(Tasks to carry out):
#1 In the passage about Halawa's detention in Egypt, how long were his three sisters held before authorities released them?
#2 Reproduce the passage about Halawa's detention in Egypt, starting at "Halawa says he" and ending at "confirmed their suspicions.".
#3 Resume the passage about Halawa's detention in Egypt, picking up after its last sentence.

*** Given text ***

Halawa was detained in the summer of 2013, just a few days after the army cleared out mass protests against the overthrow of Morsi, whose awkward one-year rule divided the country. Hundreds of protesters were killed.
Halawa and his sisters travelled regularly to Egypt for vacation, and had arrived that summer, just after he finished secondary school exams.
“I had no clue what was going on in Egypt at the time. I went to a few protests, including anti-Morsi ones, but everyone did back then, and I wanted to see all sides,” he said. Only after friends were killed by the military did he accept an invitation to speak on stage at the main sit-in, where he said organizers were inviting anyone to address the crowd.
“The place was full of lots of simple people who were just against military rule, like farmers who earned ($50) a month. And at the stage, they were desperate for speakers, especially foreigners,” he said.
Halawa’s Egyptian-born parents urged him and his sisters to avoid the demonstrations, but their curiosity got the better of them, he said. His father, Hussein, is the imam for Ireland’s largest Muslim community, in Dublin, and both he and Ibrahim insist they have nothing to do with the Brotherhood. The mosque, however, has been linked to Brotherhood-affiliated clerics.
“Our relatives in Egypt aren’t political at all, and everyone knows this — even the prosecutors and police never accused us of being a pro-Brotherhood family. My sisters and I, by going to a simple protest, were the most politically involved in the family,” he said. Authorities released his three sisters after three months’ detention.
Halawa says he had a typical Irish childhood, even playing Gaelic sports like hurling. But as a devout Muslim of Egyptian descent who looks older than his age, he was seen by authorities as a threat. When they found him sheltering in a mosque during street clashes, it confirmed their suspicions.
Despite speaking only rudimentary Arabic with officers at the start of his sentence, he was treated as an Egyptian in prison, beginning with the customary welcome beating guards referred to as “the party.”
“The food was often rotten, although I luckily got packages from the Irish Embassy,” he said. “It was pretty corrupt in there, the guards could accuse anyone of anything and the charges would stick.” Prisoners were often punished when high-profile attacks were carried out against the state over the years, such as the assassination of the prosecutor-general in 2015.

*** End of Given text ***
*** Data supplied ***

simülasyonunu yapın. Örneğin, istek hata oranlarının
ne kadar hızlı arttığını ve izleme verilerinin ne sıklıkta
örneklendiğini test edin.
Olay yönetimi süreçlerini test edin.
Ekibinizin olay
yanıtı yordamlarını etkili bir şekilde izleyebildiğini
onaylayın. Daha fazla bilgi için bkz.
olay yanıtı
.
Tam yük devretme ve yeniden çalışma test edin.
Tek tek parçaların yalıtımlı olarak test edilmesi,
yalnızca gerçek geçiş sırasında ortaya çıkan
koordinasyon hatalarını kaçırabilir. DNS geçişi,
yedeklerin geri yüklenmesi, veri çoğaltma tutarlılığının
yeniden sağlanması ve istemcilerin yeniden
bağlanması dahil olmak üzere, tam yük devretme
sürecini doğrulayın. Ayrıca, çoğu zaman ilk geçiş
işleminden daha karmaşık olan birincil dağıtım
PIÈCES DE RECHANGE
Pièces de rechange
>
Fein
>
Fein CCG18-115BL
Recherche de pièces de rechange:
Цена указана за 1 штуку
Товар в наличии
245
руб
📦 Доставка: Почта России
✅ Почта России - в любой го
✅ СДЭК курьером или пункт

*** End of Data supplied ***
*** Data supplied ***

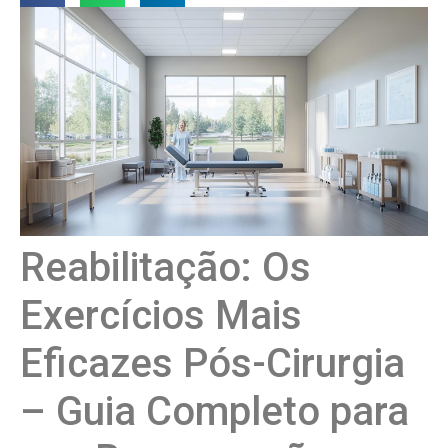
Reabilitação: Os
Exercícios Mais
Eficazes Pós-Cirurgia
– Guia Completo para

*** End of Data supplied ***

(Responses for each task):
#1 Three months.

#2
Halawa says he had a typical Irish childhood, even playing Gaelic sports like hurling. But as a devout Muslim of Egyptian descent who looks older than his age, he was seen by authorities as a threat. When they found him sheltering in a mosque during street clashes, it confirmed their suspicions.

#3
“When that happened they gave us a thorough ‘inspection,’ dumping out all our things in the middle of the cell and throwing food and water on it,” he said. “They also made us stand under the sun all day sometimes, but other times when they tried to get information they’d offer me extra food.”
Human rights groups say torture and other abuses are rampant in Egyptian prisons. Egyptian officials deny any systematic abuse and say individuals are held accountable for any violations.
Toward the end of Halawa’s imprisonment, the Brotherhood — previously known for organizing inmates in detention — had lost much of its pull inside jail, he said, with only die-hards sticking with the group.
“Most people wanted nothing to do with them after four years, they just wanted to get out so they’d avoid associating with them,” he said.
Halawa’s case — a collective trial with nearly 500 defendants — began to be resolved only in March of this year, the first time he was allowed to come before a judge to declare his innocence. While most of the accused received sentences of between five years and life imprisonment, Halawa and some 50 others were declared innocent. He was released on Oct. 18 and returned home.
Now he hopes to finally begin his studies in computer science and business, and get on with his life. Grateful for the sustained support of human rights organizations and the Irish government, he also wants to campaign for the unjustly detained, especially his Irish countrymen.
“There are plenty of people out there imprisoned like I was for no reason, so I’d like to help.”